The Patch-InfoNCE loss is introduced for enhancing feature discriminability at a local level. This loss is crucial for LiDAR as it aligns patches based on their spatial consistency from transformed point clouds. Positive patch pairs are identified through alignment procedures using Iterative Closest Point (ICP), ensuring spatially consistent features are learned.

Figure 3: Patch correspondence pipeline aligns two RIV images by transforming their point clouds to a shared coordinate system using known poses and ICP.

Results and Evaluations

Intra-Session Performance

ImLPR demonstrates superior performance in intra-session place recognition when compared against state-of-the-art (SOTA) methods. Its use of RIV images enables finer feature discrimination, resulting in higher Recall@1 and F1 scores in comparison to methods using BEV representations.

Figure 4: Trajectory from two sequences, with red lines marking false positives (fewer red lines indicate better performance).

Inter-Session Generalization

The system’s robustness extends to inter-session recognition across different environments and LiDAR sensors.

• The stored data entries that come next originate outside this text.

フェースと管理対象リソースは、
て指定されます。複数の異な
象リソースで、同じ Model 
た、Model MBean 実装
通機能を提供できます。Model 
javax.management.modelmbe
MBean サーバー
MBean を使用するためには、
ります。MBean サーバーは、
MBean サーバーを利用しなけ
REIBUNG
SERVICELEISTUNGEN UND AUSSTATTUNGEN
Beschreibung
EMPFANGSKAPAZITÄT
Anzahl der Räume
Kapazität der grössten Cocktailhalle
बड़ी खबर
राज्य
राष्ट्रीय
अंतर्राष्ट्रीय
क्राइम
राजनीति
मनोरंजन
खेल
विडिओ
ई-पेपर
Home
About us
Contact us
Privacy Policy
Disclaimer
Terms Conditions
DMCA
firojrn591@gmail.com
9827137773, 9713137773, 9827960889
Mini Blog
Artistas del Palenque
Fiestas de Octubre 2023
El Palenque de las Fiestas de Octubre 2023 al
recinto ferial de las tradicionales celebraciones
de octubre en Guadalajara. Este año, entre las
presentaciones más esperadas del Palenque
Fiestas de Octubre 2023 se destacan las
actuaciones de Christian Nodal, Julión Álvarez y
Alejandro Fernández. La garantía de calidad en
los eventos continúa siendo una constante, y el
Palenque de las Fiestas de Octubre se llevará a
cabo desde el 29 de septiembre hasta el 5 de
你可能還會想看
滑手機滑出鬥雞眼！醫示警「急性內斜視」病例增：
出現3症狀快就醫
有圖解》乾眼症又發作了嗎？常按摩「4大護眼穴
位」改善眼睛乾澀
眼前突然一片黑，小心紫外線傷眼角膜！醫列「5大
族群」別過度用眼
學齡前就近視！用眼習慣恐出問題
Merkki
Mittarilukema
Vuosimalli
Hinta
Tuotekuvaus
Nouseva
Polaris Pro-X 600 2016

Despite changes in environmental conditions and sensor types, ImLPR maintains high performance due to the robustness imparted by VFMs and the use of strategic RIV representations.

Figure 5: F1-Recall curve for inter-session place recognition.

Conclusions and Future Work

ImLPR successfully integrates VFM approaches into the LPR domain, setting new benchmarks for performance. Future directions may explore integration with other types of foundation models, such as segmentation networks, to enhance retrieval scenarios. This could include systems where local patch features are refined and dynamically re-ranked, further improving place recognition accuracy.

Limitations

While ImLPR’s results are promising, its efficacy is currently bounded to scenarios where homogeneous LiDAR sensors are utilized. Future work is required to extend its capabilities toward heterogeneous LPR, where varying LiDAR technologies necessitate more complex normalization strategies.

In conclusion, ImLPR exemplifies a significant step forward in applying vision foundation model strategies to the domain of LiDAR data processing, offering both theoretical insights and practical advancements in automated place recognition tasks.